What we do know for sure is that the police, public schools, the social care system, and the judiciary cannot be trusted.

Hence, when a mother claims her son, a minor, was illegally separated from her in a police station and threatened by officers, it should alarm the state, not only the public, as a sign of the failure of the government’s juvenile justice reform.

What the authorities did instead was to claim on Sunday that nothing went wrong in that police station in Tbilisi, only to acknowledge within minutes that police held a minor separately from his guardian, and then to detain a police officer on Tuesday — after the boy died of his injuries. 

The lack of checks and balances also left us guessing whether Temirlan Machalikashvili was a terrorist, a terrorist sympathiser, or just an innocent young man shot dead in his bed in 2017. 

The Georgian public has grown weary enough to know that a state agency that needs investigating should not investigate itself. 

Like in Temirlan’s case, the Georgian state initially preferred to leave the alleged offences committed against Siradze to be investigated by the agency suspected of committing them.

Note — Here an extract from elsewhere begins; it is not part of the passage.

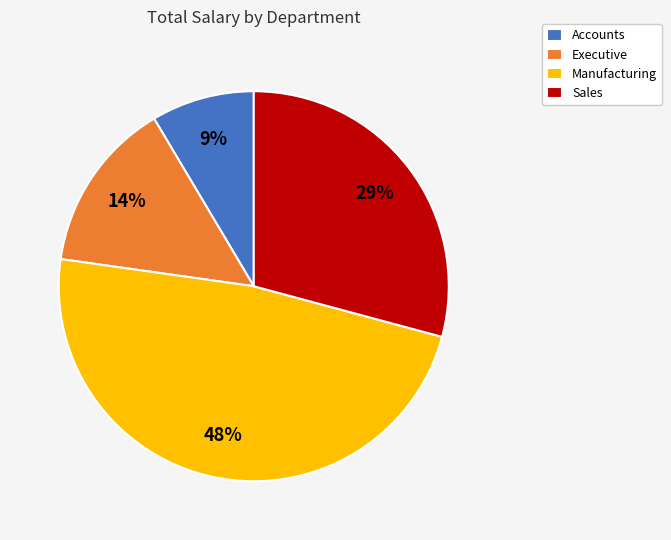

Does Executive account for over 50% of the chart?

No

They deployed public relations strategies instead of taking bold steps to do justice.

By pointing fingers at UNM and its ‘bloody nine years’, Georgian Dream inherited the role of the punisher, finally bringing closure in injustices committed under the UNM’s rule. 

These included the 2004 shooting of 19-year-old Buta Robakidze by police. In 2018, five former officials were finally convicted of a cover-up in the case.

Also in 2018, a court convicted former president Mikheil Saakashvili in absentia for pardoning the law enforcement officials who killed Sandro Girgvliani.

Girgvliani was killed in January 2006 after an alleged argument with then-Interior Minister Vano Merabishvili’s wife Tako Salakaia.

But despite claiming to be different, Georgian Dream have too often given in to the temptation to demonstrate power unnecessarily, and Georgia’s institutions have continued to cover for others who do so under their watch.

When 16-year-old Davit Saralidze was stabbed to death in a school brawl in 2017, a cover-up took place as his killer was related to a Prosecutor’s Office official. 

The investigation into Luka Siradze’s suicide has now been taken over by the newly-established State Inspector’s Service, responsible for investigating officials and law enforcement bodies. Time will tell if this body succeeds in its mandate as a truly independent watchdog on law enforcement bodies, as it must.

But investigating the crimes of police and officials is only half the battle, a battle doomed to fail if the courts are in the pockets of those very same officials.

Last week, Georgia’s parliament appointed judges widely condemned as biased and unqualified for lifetime terms on the Supreme Court. 

Without truly independent oversight mechanisms — including independent courts — a culture of covering up for the worst abuses by police is unlikely to disappear.